RMS Director of Analytical Services Francois Acerra reports that for these two specific countries, the increased appetite for eating out and spending more might very well be attributed to severe COVID-19 restrictions in place 12 months ago. “In Spain, of those spending more of their disposable income on restaurants, 29% of guests said it was due to ordering more food. Guests are eager to dine out now.”
Conversely, Japan isn’t ordering more food — they’re ordering the same meal and attribute the larger ticket to higher prices. Among guests in Japan who are spending less, they’re doing so by visiting less expensive restaurants (26%) and using deals and coupons (26%).
Among the countries spending less were the UK, Germany, Italy, France and the US.
Within the UK, France and Italy, of those spending less, 40% are coping with inflation by choosing less expensive restaurants. Diners trading down in these countries are also opting for less expensive menu items or choosing more value-oriented options.
In the UK, for example, approximately 2 in 5 consumers are trading down by either ordering less expensive items or ordering less from restaurants altogether. In the US, approximately 1 in 3 consumers are trading down, with 34% ordering less expensive items, while 30% of diners are opting for less expensive restaurants.
In a surprising cultural overlap, France and the US are both turning to deals and taking advantage of coupons and promotions to satisfy their desire to eat out while managing spend. “Consumers in both these countries would rather manage their overall spend than give up dining out,” notes Acerra.
Best practices for operators to slow trade-down and avoid trade-out
In RMS’ Q2 consumer report, 68% of respondents said they feel restaurant prices are higher or much higher, and 36% stated that they are now getting less value from restaurants. It’s the combination of all of these factors, says Francois, that has guests ordering more value-oriented items and visiting restaurants less frequently or, in some cases, “trading out and not dining out at all.”
So what can operators do to slow the current diner trade-down and avoid trade-out?
- Watch for telltale signs. As the global data indicates, before trading out, diners modify their purchase behavior by trading down or reducing the add-ons they typically order.
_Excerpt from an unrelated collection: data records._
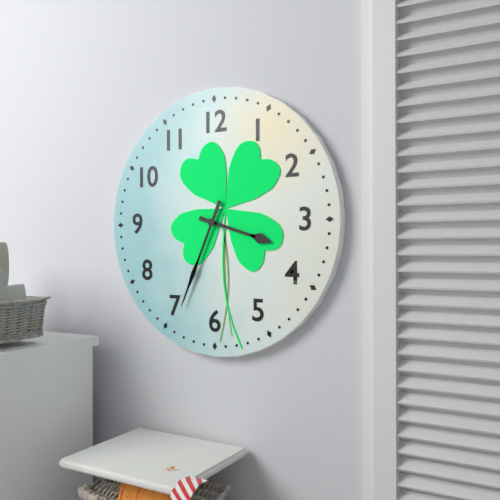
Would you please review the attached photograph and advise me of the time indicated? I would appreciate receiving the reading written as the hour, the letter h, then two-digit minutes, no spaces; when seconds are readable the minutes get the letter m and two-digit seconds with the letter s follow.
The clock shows 3h34
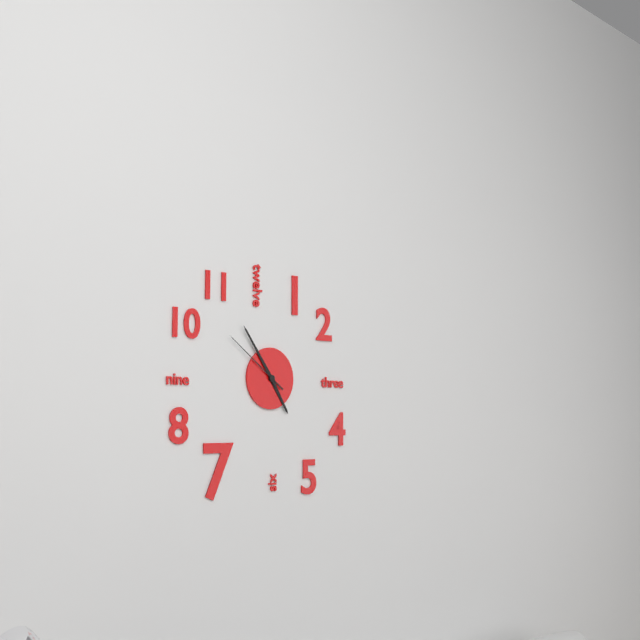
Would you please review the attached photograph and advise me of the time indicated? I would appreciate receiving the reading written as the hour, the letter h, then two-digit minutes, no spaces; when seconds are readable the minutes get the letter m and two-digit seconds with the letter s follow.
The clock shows 4h54m51s
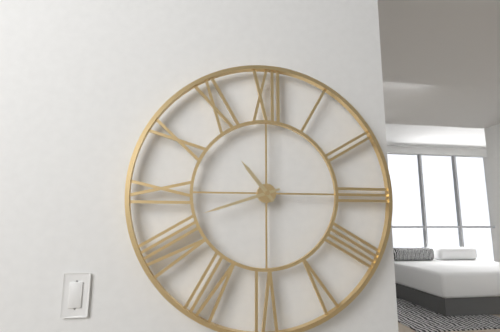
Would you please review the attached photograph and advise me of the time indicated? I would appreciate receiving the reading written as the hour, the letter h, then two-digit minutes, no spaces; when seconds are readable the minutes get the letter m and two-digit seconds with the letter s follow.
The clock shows 10h42
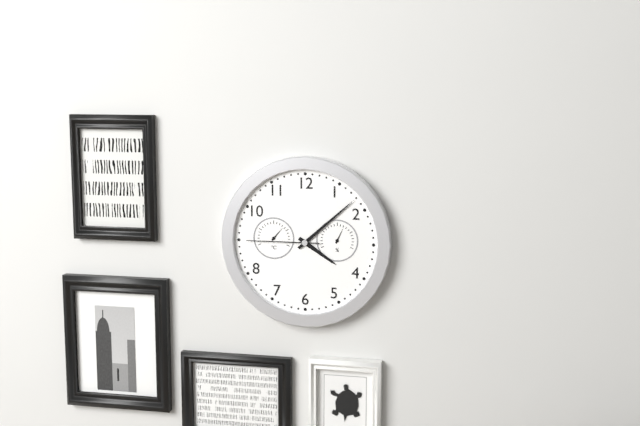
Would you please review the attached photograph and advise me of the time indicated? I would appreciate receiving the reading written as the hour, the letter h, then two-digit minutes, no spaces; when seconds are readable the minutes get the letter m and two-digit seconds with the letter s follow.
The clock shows 4h08m45s
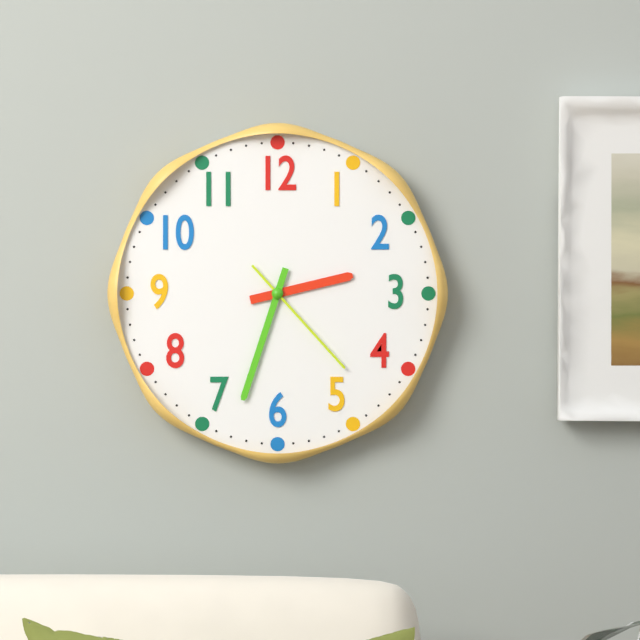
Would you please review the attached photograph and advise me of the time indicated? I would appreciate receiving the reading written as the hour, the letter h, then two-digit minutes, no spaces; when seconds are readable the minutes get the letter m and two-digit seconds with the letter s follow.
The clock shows 2h33m23s
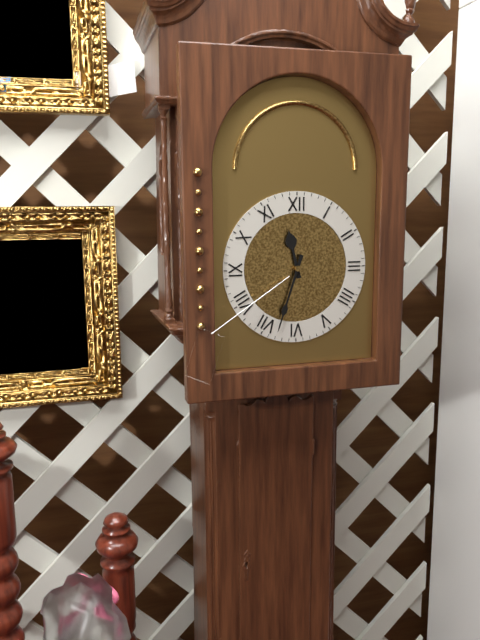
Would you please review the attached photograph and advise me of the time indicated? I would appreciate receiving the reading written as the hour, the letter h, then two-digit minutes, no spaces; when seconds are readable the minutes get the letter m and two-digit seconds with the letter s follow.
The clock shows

It’s critical to have at least two to three rounds of traffic and purchase data to sufficiently measure, keeping in mind that purchase behavior adjustments can be measured within a couple of weeks.
- Measure check. Track and monitor your average spend per guest, says Francois, but be sure to evaluate spend in context. “Consider seasonality,” he says. “Is a change an anomaly, or are checks always lower during this period?”
- Don’t let promos stagnate. Remember to factor in promotional activities, especially any long-term offers that have been running. While an extended offer might prove effective for traffic, it could also cause check to decrease.
- Monitor by item. Keep track of incidence/units per transaction (UPT)/demand by item within each menu category. Changes in purchase behavior within a menu category could indicate customers are trading down to less profitable items. Consider assessing your menu to identify ways to increase profit margins — doing so can yield increases up to 1%.
- Examine traffic. Operators can look at several traffic sources to anticipate (and prevent) trade-out: Cumulative traffic patterns can provide warning signs, and so can loyalty member data. The latter is an excellent resource for determining overall customer frequency. Is it going down or staying stable?
Data-driven information, such as anonymized credit card data, offers another way to determine if overall frequency and traffic are declining — not just for loyalty members but for all transactions that use a credit card.
Higher menu prices and the continued rising cost of all things consumer-related don’t seem to be letting up anytime soon. As brands experience trade-down, proceeding with caution and going beyond taking price is prudent.